The news came when British Health Secretary Matt Hancock said authorities were considering recovering Covid-19 patients in hotels as a “backup plan”, such is the intense pressure being put on hospitals by the recent rise in infections.
Britain marked its second deadly day since the pandemic started on Tuesday with 1,243 new coronavirus-related deaths. It also reported 45,533 new cases, bringing the total case number to 3,117,882.
England went into its third national shutdown last week as it struggles to cope with the spread of a new, more contagious variant of coronavirus. The British government and senior health officials have warned that many hospitals are on the verge of being overwhelmed.
At a news conference Monday, Hancock said the variant “sets the NHS [National Health Service] under very marked pressure “with Covid-related hospital admissions up 22% compared to the previous week.
The study ̵
Although nearly 60% of respondents reported well-being, the study found that nearly half of ICU staff reported symptoms consistent with a probable diagnosis of PTSD, major depression, or anxiety or drinking problems.
Nearly one in seven (13.4%) ICU staff members reported frequent thoughts of being better off dead or injuring themselves in the past two weeks.
About 45% of respondents reached the threshold of probable clinical significance on at least one of these interventions: severe depression (6.3%), PTSD (39.5%), severe anxiety (11.3%) or difficulty drinking. (7.2%).
Nursing staff were more likely to report higher levels of distress than physicians or other clinical staff, the researchers found. Almost half of those who conducted the surveys were nurses and just over 40% were doctors. The researchers found that doctors consistently reported better health than nurses.
The study, led by Neil Greenberg of the Institute of Psychiatry, Psychology and Neuroscience at King’s College London, was published online in the journal Occupational Medicine.
“Our findings highlight the potential profound impact that Covid-19 has had on the mental health of UK frontline personnel,” the study said.
“(The) probable PTSD rate that we report was about nine times as high as that found in the general population, and more than double that found in recent combat veterans.”
The researchers note that ICU staff members have experienced many stressors during the pandemic, including staff shortages, fears of endangering the virus and endangering their loved ones, concerns about lack of personal protective equipment and distress in losing patient lives despite their best interests. . effort.
The findings of the study will only increase concern about the stress placed on NHS staff in the UK as they struggle to treat a record number of patients with Covid-19.
Hancock said Wednesday that considering Covid patients in hotels was considered a “backup plan” by the state authorities, but that “obviously was not what I want to do.”
“We are considering all the options, it is not something we are actively in place. But I would say it would only ever happen if it was clinically right for any individual patient,” Hancock told the BBC.

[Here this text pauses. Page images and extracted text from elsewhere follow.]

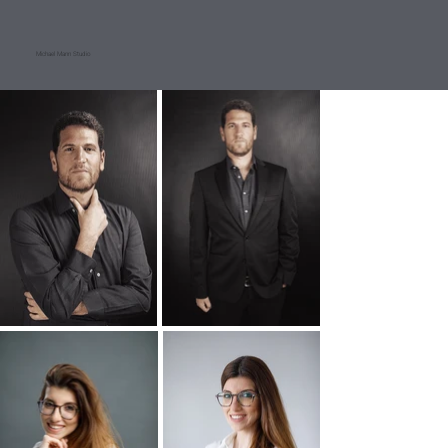
Michael Mann Studio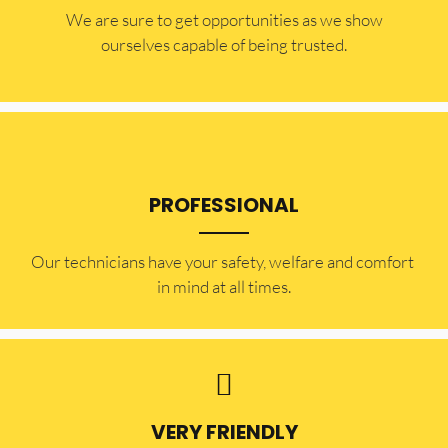
​​We are sure to get opportunities as we show
ourselves capable of being trusted.
PROFESSIONAL
Our technicians have your safety, welfare and comfort ​
in mind at all times.
VERY FRIENDLY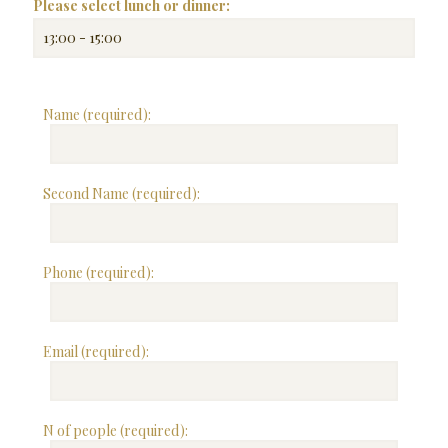
Please select lunch or dinner:
Name (required):
Second Name (required):
Phone (required):
Email (required):
N of people (required):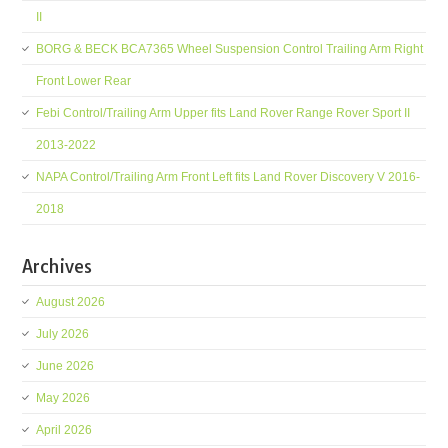
II
BORG & BECK BCA7365 Wheel Suspension Control Trailing Arm Right
Front Lower Rear
Febi Control/Trailing Arm Upper fits Land Rover Range Rover Sport II
2013-2022
NAPA Control/Trailing Arm Front Left fits Land Rover Discovery V 2016-
2018
Archives
August 2026
July 2026
June 2026
May 2026
April 2026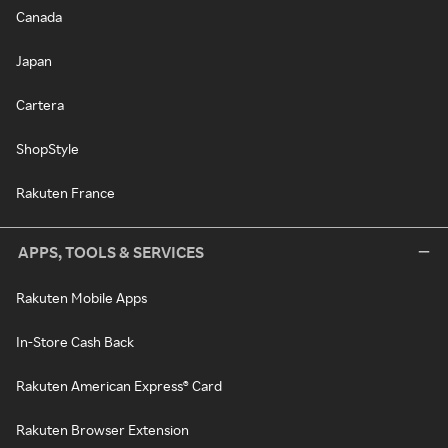
Canada
Japan
Cartera
ShopStyle
Rakuten France
APPS, TOOLS & SERVICES
Rakuten Mobile Apps
In-Store Cash Back
Rakuten American Express® Card
Rakuten Browser Extension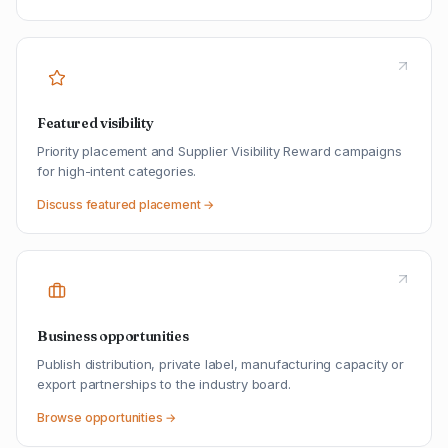
Featured visibility
Priority placement and Supplier Visibility Reward campaigns
for high-intent categories.
Discuss featured placement →
Business opportunities
Publish distribution, private label, manufacturing capacity or
export partnerships to the industry board.
Browse opportunities →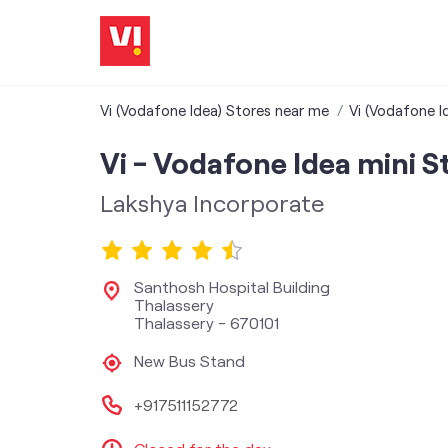
Vi (Vodafone Idea) Stores near me
Vi (Vodafone Id
Vi - Vodafone Idea mini S
Lakshya Incorporate
Santhosh Hospital Building
Thalassery
Thalassery
-
670101
New Bus Stand
+917511152772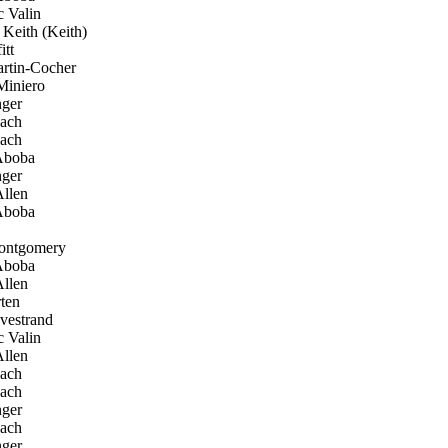
 Valin
eith (Keith)
tt
rtin-Cocher
iniero
ger
ach
ach
Aboba
ger
llen
Aboba
ntgomery
Aboba
llen
ten
vestrand
 Valin
llen
ach
ach
ger
ach
ger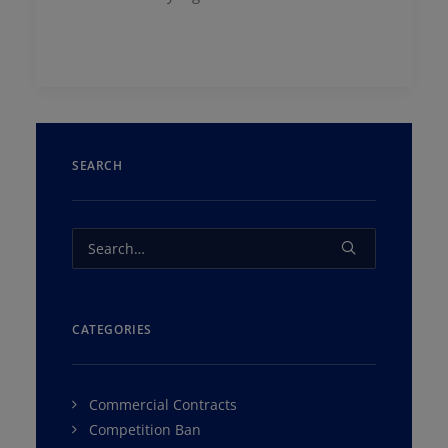
SEARCH
CATEGORIES
Commercial Contracts
Competition Ban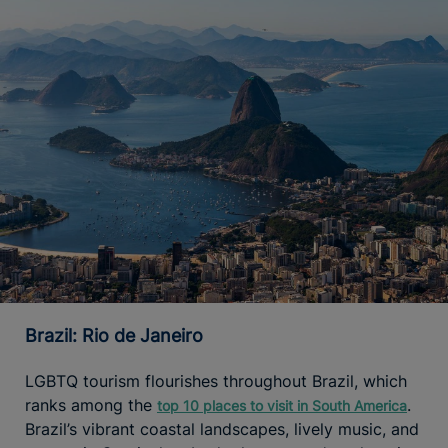
Brazil: Rio de Janeiro
LGBTQ tourism flourishes throughout Brazil, which
ranks among the
.
top 10 places to visit in South America
Brazil’s vibrant coastal landscapes, lively music, and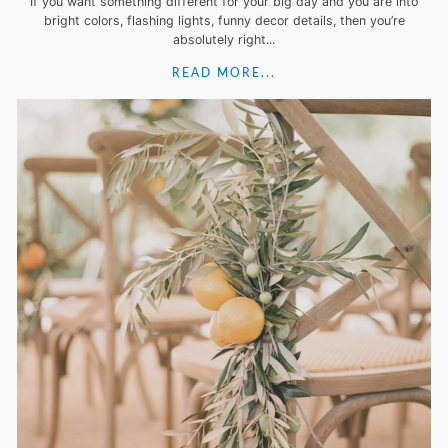
If you want something different for your big day and you are into
bright colors, flashing lights, funny decor details, then you’re
absolutely right...
READ MORE...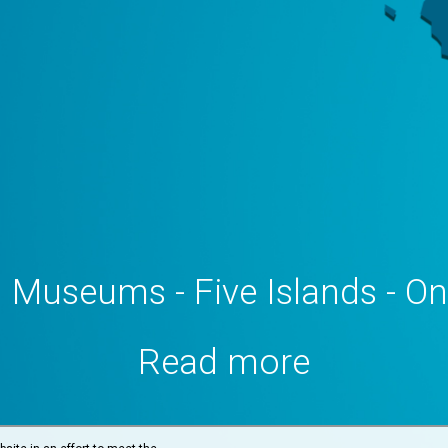
 Museums - Five Islands - O
Read more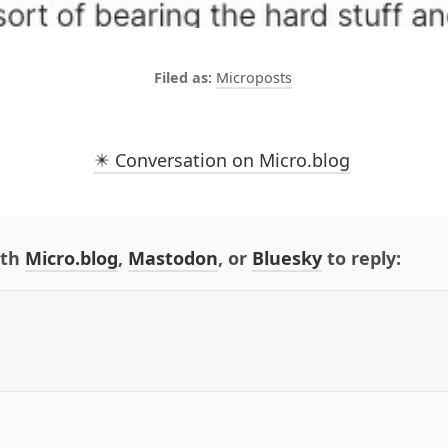
Microposts
✴️ Conversation on Micro.blog
ith
Micro.blog
,
Mastodon
, or
Bluesky
to reply: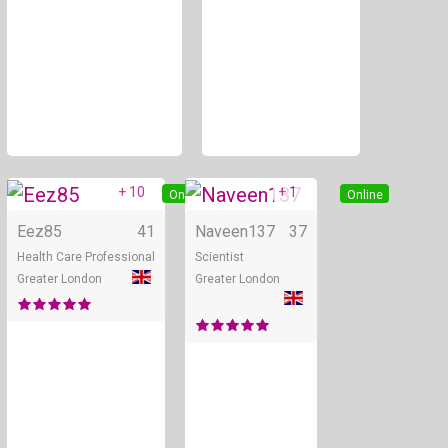
+ 10
+ 1
Online
Online
Eez85
41
Naveen137
37
Health Care Professional
Scientist
Greater London
Greater London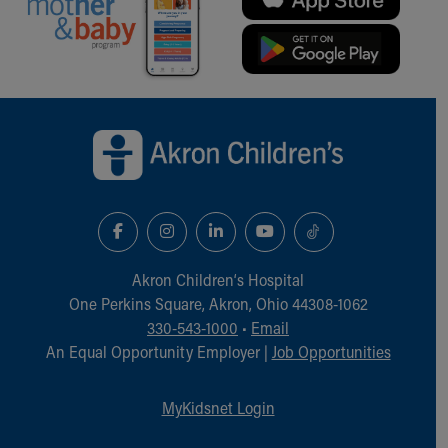
Back to top of page
Akron Children‘s Hospital
One Perkins Square, Akron, Ohio 44308-1062
330-543-1000
•
Email
An Equal Opportunity Employer |
Job Opportunities
MyKidsnet Login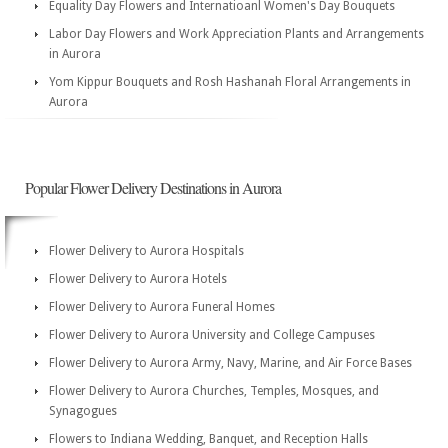
Equality Day Flowers and Internatioanl Women's Day Bouquets
Labor Day Flowers and Work Appreciation Plants and Arrangements
in Aurora
Yom Kippur Bouquets and Rosh Hashanah Floral Arrangements in
Aurora
Popular Flower Delivery Destinations in Aurora
Flower Delivery to Aurora Hospitals
Flower Delivery to Aurora Hotels
Flower Delivery to Aurora Funeral Homes
Flower Delivery to Aurora University and College Campuses
Flower Delivery to Aurora Army, Navy, Marine, and Air Force Bases
Flower Delivery to Aurora Churches, Temples, Mosques, and
Synagogues
Flowers to Indiana Wedding, Banquet, and Reception Halls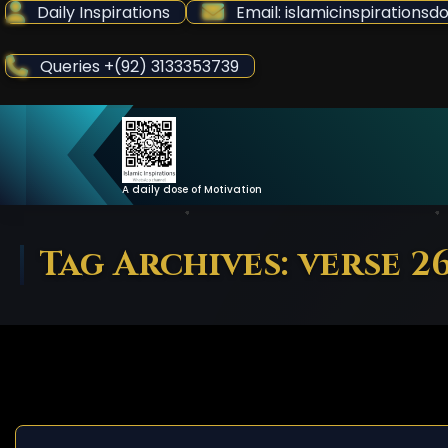
Skip
Daily Inspirations
Email: islamicinspiration
to
Content
Queries +(92) 3133353739
A daily dose of Motivation
Tag Archives: verse 2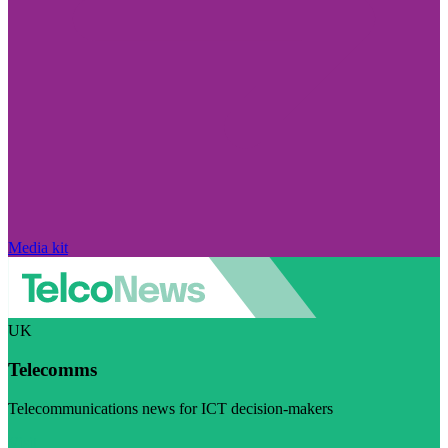
Media kit
UK
Telecomms
Telecommunications news for ICT decision-makers
Visit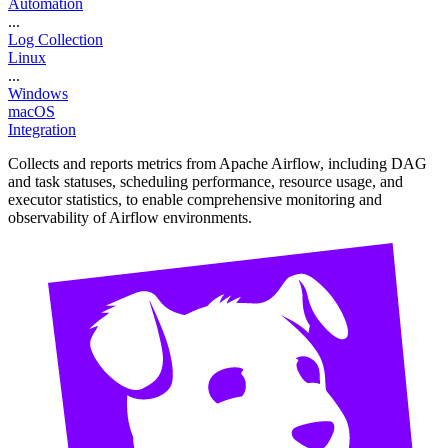
Automation
...
Log Collection
Linux
...
Windows
macOS
Integration
Collects and reports metrics from Apache Airflow, including DAG
and task statuses, scheduling performance, resource usage, and
executor statistics, to enable comprehensive monitoring and
observability of Airflow environments.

“There is a delay from the number of cases to the number of people showing up at the hospital. So we know this pressure on the NHS will continue to build over the next few weeks,” he added.
Hancock said the temporary Nightingale hospitals set up by NHS England in the midst of the first wave of the pandemic were there as a relapse for hospitals.
Asked what type of patients would be sent to hotels, the health secretary said it “would be to accommodate patients or patients who have been in hospital who no longer need the full hospital treatment but are not quite ready to go home. “
London and the south-east of England are among the areas hardest hit by the new variant, although it has now spread across the UK and has been discovered in at least 50 other countries, including Ireland, which has been hit hardest.
London Mayor Sadiq Khan on Friday declared a “major incident” in the English capital “due to the rapid spread of coronavirus … and the rise in Covid-19 cases in hospitals, which has left the NHS in danger of being overwhelmed. “
The British government is hoping to bring the crisis under control on a mass Covid-19 vaccination drive.
“So far across the UK, we have given 2.6 million doses to 2.3 million people, and we have protected more people through vaccinations than all the countries in Europe combined,” Hancock told a Downing Street news conference on Monday.
Hancock said the UK was on track to deliver a first dose of the vaccine to “all in the top four cohorts” – accounting for 88% of Covid-19-related deaths – by 15 February. These groups include all nursing home residents and staff, all 70-year-olds and above, and health and social workers in the front line.
Two-fifths of those over 80s and nearly a quarter of the elderly in the home had received a first dose of the coronavirus vaccine as of Monday, Hancock said.
CNN’s Martin Goillandeau, Duarte Mendonca and Niamh Kennedy contributed to this report.